Mais nous apprenons. Dans nos projets « classiques », nous nous assurons que la formation professionnelle dans un pays est mieux en adéquation avec les besoins du marché du travail, et ce, en collaboration avec le secteur éducatif, les services de réinsertion professionnelle et les entreprises. Nous mettons de même en œuvre toute une série de projets qui expérimentent la « mobilité professionnelle ». Ainsi, au Sénégal et en Côte d’Ivoire, nous recherchons de concert avec des organisations patronales de petit·es entrepreneur·es prometteur·euses que nous mettons ensuite en contact avec des entreprises en Belgique en vue d’échanger des idées et de prospecter de nouveaux marchés. Dans le même temps, nous mettons les membres de la diaspora ouest-africaine de Belgique en contact avec des organisations au Sénégal et en Côte d’Ivoire afin de les inciter à investir dans leur pays et d’y démarrer ou soutenir des activités économiques.

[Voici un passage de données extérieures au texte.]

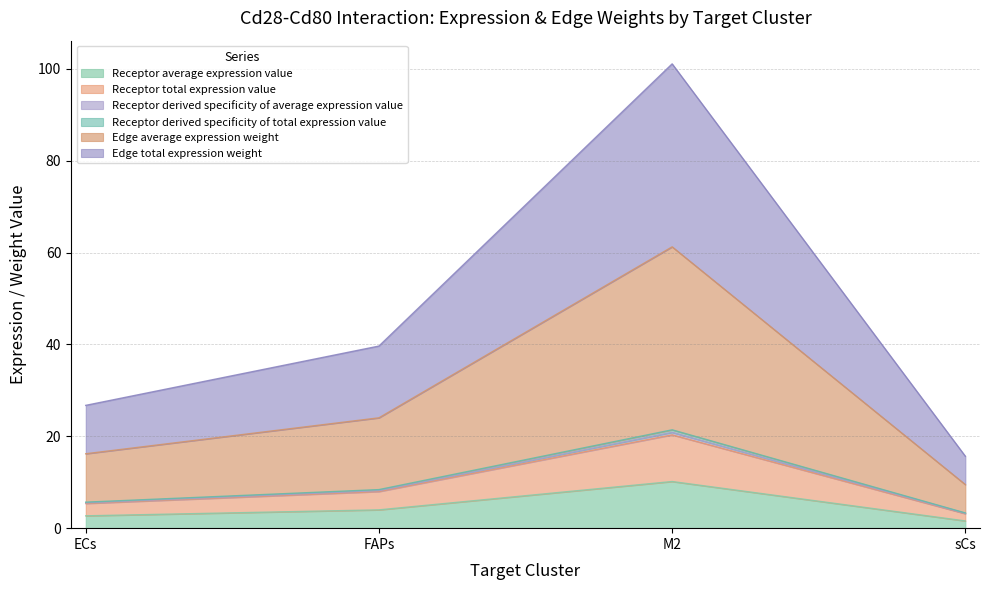

What is the minimum value shown in the chart?

1.6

Disposez-vous des instruments appropriés pour mettre en pratique cette nouvelle évolution ?
Nous devons adapter nos instruments à la réalité. Jusqu’à aujourd’hui, notre principal outil est le don, soit un appui financier aux pays en difficulté. L’Afrique est néanmoins un continent comptant 54 pays, chacun d’eux possédant ses propres visage, caractère et contexte. Il y a ainsi des pays vulnérables affichant des risques plus élevés, ceux du Sahel notamment. Mais aussi des pays comme le Sénégal, le Rwanda ou encore l’Ouganda où mobiliser d’autres instruments.

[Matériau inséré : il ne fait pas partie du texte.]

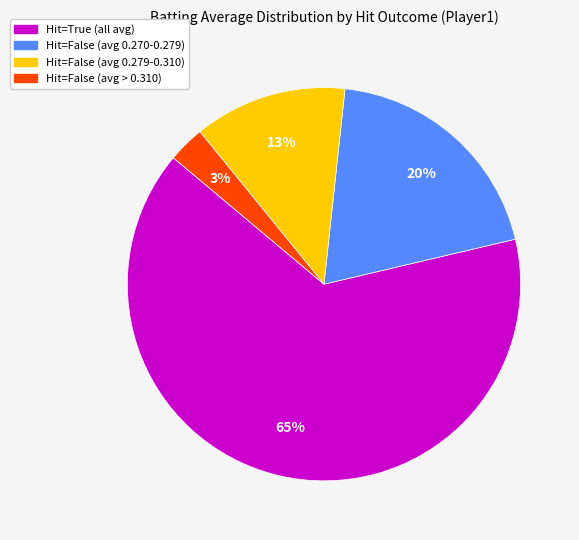

To the nearest percent, what is the average slice percentage?

25%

Et même au sein d’un même pays, il peut y avoir d’énormes différences régionales en termes de sécurité et de prospérité. La tendance actuelle est que les populations se déplacent de plus en plus vers les villes, que les villes se développent plus rapidement et que les inégalités entre zones urbaines et rurales se creusent. Il nous faut élargir notre gamme pour pouvoir réagir de façon adéquate à chaque situation spécifique. Il se pourrait donc qu’une approche régionale s’avère plus judicieuse qu’un travail au niveau national.

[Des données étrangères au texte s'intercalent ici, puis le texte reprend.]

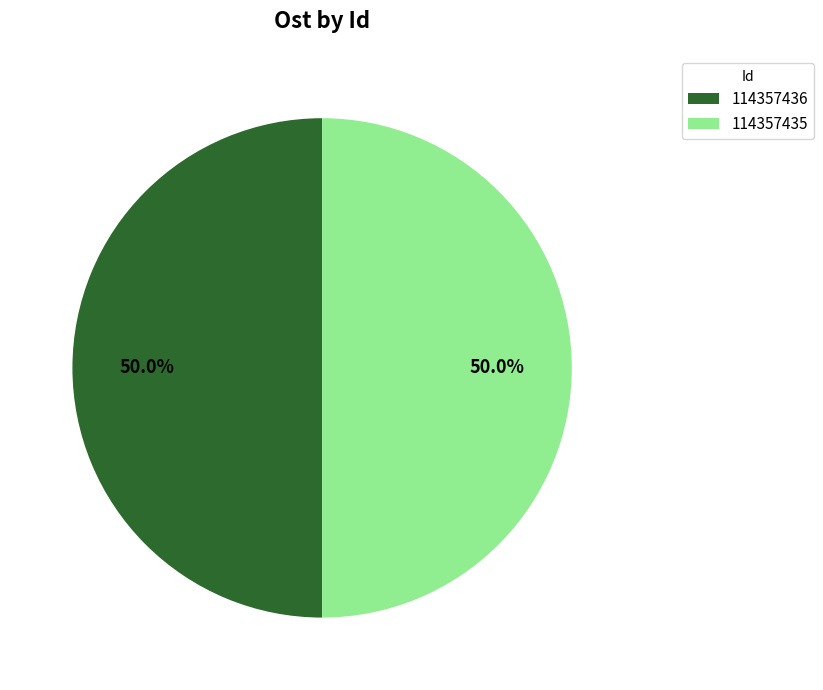

What is the ratio of the value at 114357435 to the value at 114357436?

1.0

Que peut en réalité signifier une agence telle qu’Enabel ? Votre résultat d’exploitation s’élève à 340 millions d’euros. Si cela représente certes une belle somme en soi, elle équivaut « seulement » au budget annuel d’un hôpital urbain à Bruxelles.
Ces dernières années, notre chiffre d’affaires a connu une forte progression pour passer de 227 millions d’euros en 2018 à 340 en 2022. C’est là une hausse considérable que nous pouvons réaliser grâce à la coopération gouvernementale belge, car nous nous en servons comme levier de prospection d’autres sources de financement également. Non seulement bénéfique pour Enabel, elle contribue de même à l’image de la Belgique à l’étranger. Bien entendu, nous devons continuer à faire preuve de modestie et de réalisme.
Ce n’est pas avec les moyens dont nous disposons que nous allons intégrer l’Afrique. Toutefois, si nous les utilisons avec intelligence, nous pourrions bien faire la différence. Notre force, c’est l’appui institutionnel que nous offrons, en qualité de partenaire privilégié des services publics, dans nos pays d’activité. Nous pouvons réellement amorcer le changement à la source, en positionnant nos expert·es dans les ministères. Ainsi, notre programme au Mozambique a beau être modeste, notre expert en financement climat au sein du ministère des Finances conseille le gouvernement mozambicain sur la manière dont il peut obtenir le financement de ses plans climatiques. Tout cela a un impact.